A child of Haitian immigrants, Gay is regarded as a leading voice on the issue of American political participation. In 2006, she joined Harvard as a professor of government and of African and African American studies and has since explored a variety of issues, including how a range of social and economic factors shape political views and voting.

Gay is also is the founding chair of Harvard’s inequality in America initiative, which studies issues like the effects of child poverty and deprivation on educational opportunity and American inequality from a global perspective.

“She is a terrific academic leader with a keen mind, great leadership and communication skills, excellent judgment, and a basic decency and kindness that will serve Harvard well,” Bacow said in a statement. “Perhaps most importantly, she commands the respect of all who know her and have worked with her.”

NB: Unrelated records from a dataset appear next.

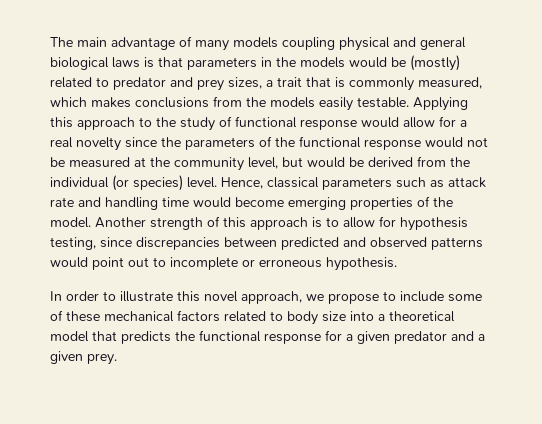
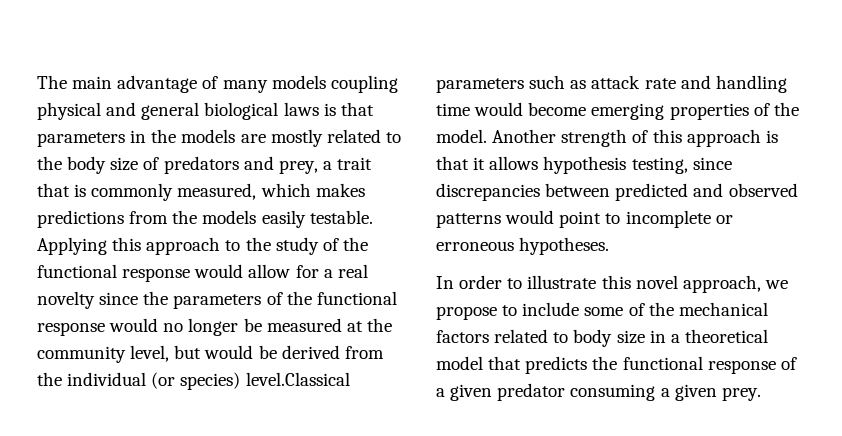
[349,55,460,71] [50,77,262,91] would be (mostly) related to predator and prey sizes, -> [240,129,401,147] [37,156,318,174] are mostly related to the body size of predators and prey,
[135,97,209,108] conclusions -> [37,210,124,228] predictions
(232, 121) none -> [342,237,368,251] the
[467,137,488,147] not -> [163,318,239,336] no longer
[187,177,319,189] level. Hence, classical -> [245,372,350,386] level.Classical
[326,216,396,228] to allow for -> [436,156,539,170] that it allows
[128,257,149,267] out -> (602, 219) none
[326,257,397,271] hypothesis. -> [519,237,610,255] hypotheses.
[66,311,100,322] these -> [648,302,674,316] the
[350,311,374,321] into -> [649,330,666,343] in
[325,330,342,341] for -> [780,357,797,370] of
[451,331,474,341] and -> [570,384,656,401] consuming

Penny Pritzker, senior fellow of the Harvard Corporation and chair of Harvard’s presidential search committee, echoed similar sentiments, saying, “Claudine is a remarkable leader who is profoundly devoted to sustaining and enhancing Harvard’s academic excellence, to championing both the value and the values of higher education and research, to expanding opportunity, and to strengthening Harvard as a fount of ideas and a force for good in the world.”

In her acceptance speech, Gay called for greater collaboration among schools at Harvard and said there was an urgency for the university to be more engaged with the world and to “bring bold, brave and pioneering thinking to our greatest challenges”.

“The idea of the ‘ivory tower’ – that is the past, not the future of academia. We don’t exist outside of society, but as part of it,” she said. “That means that Harvard has a duty to lean in, engage and to be of service to the world.”

With Gay’s appointment, women will outnumber men as chiefs of the eight Ivy League schools. Dartmouth and the University of Pennsylvania appointed women earlier this year, joining Brown and Cornell. Columbia, Princeton and Yale are led by men.

Gay will be the only Black president currently in the Ivy League and the second Black woman ever, following Ruth Simmons, who led Brown University from 2001 to 2012.